Avalon tells the story of two generations of the Polish Krchinsky family in Baltimore. The younger generation grows restless of city life and tight quarters, and also throws off family traditions, casting aside their name and customs to be good Americans. Even as the older generations learn to drive, get more stuff, and move to the suburbs, it's hard to argue that the situation has improved.

American Beauty is a dark tale of 1990s suburban life. It has the feel of a midlife crisis film, also, since the main character Lester Burnham is around that age. Lester has an awful job, his family despises him, and he has no reason to live. Illicit sex (or the hope of it) is the fulcrum of Lester's "awakening," and even as Lester realizes his folly in the moment of his death, Deneen points out that the resolution is just a different form of the same individualist escapism Lester allegedly hates and rebels against.

Avalon is the film that closely tracks with what Deneen is arguing, but the elements in each film he highlights show us the basic outline of both our American philosophy, as well as its problematic aspects, with respect to our anthropology. We must consider the end or ends we are trying to achieve. Any "progress," whether economic or technical, that contravenes this anthropology ought not to be held up as praiseworthy.

Monday, March 13, 2017

It's The Family Breakdown, Stupid

The winning formula of Bill Clinton's 1992 presidential campaign was encapsulated in an offhand strategy comment, by now legendary: "It's the economy, stupid." Well, I interrupt this regularly scheduled programming to say a different thing.

The size and scope of the federal government is of far less concern at the moment than the fraying of natural social bonds that function as support systems for people in great difficulty. These social support systems also transmit morals and mores, and a sense of purpose.

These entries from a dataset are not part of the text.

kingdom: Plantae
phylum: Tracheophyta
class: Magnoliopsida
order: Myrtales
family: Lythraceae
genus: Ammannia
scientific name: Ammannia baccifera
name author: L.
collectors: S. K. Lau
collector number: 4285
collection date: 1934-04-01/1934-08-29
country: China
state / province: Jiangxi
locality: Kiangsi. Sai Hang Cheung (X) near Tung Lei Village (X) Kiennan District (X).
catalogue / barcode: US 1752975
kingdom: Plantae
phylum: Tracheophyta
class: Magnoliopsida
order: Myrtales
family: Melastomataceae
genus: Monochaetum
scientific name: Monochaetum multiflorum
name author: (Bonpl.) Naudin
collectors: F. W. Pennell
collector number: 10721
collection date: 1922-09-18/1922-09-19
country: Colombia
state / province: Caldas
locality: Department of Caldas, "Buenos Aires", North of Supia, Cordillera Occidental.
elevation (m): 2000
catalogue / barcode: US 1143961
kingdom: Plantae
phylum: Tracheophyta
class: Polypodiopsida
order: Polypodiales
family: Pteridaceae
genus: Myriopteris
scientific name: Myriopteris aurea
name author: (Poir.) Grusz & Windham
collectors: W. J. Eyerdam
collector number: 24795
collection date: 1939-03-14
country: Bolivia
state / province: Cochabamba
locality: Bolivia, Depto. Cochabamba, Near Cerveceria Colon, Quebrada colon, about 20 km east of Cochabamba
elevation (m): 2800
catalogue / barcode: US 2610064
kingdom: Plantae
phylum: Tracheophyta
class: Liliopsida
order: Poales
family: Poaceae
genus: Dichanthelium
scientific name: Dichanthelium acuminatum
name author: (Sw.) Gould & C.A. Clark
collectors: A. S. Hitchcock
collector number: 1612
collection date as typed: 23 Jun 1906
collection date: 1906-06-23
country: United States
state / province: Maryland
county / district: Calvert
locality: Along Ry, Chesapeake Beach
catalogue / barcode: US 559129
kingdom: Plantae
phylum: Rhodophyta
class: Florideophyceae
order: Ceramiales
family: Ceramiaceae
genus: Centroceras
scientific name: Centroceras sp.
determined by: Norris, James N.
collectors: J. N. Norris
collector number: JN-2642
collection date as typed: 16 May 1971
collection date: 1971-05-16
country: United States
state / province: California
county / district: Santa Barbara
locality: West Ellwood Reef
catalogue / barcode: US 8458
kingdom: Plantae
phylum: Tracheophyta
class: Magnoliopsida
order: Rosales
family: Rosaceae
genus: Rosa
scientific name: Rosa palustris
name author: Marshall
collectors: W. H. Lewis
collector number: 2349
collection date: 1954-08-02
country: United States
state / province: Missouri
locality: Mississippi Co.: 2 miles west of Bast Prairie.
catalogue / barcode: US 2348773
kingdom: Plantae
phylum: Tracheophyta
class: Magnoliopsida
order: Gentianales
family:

The number of children born out of wedlock and/or raised by a single parent is somewhere north of 40 percent. Drug addiction is exploding, even among the wealthy, and comfortably middle class. Surviving in this economy without an education is questionable.

In my view, some citizens have mistaken a natural solidarity or communitarianism for communism, or other coercive ideologies. Inspired leadership will mean committing money to help people re-connect with each other. There is no true profit in being sound macroeconomically, but unsound socially.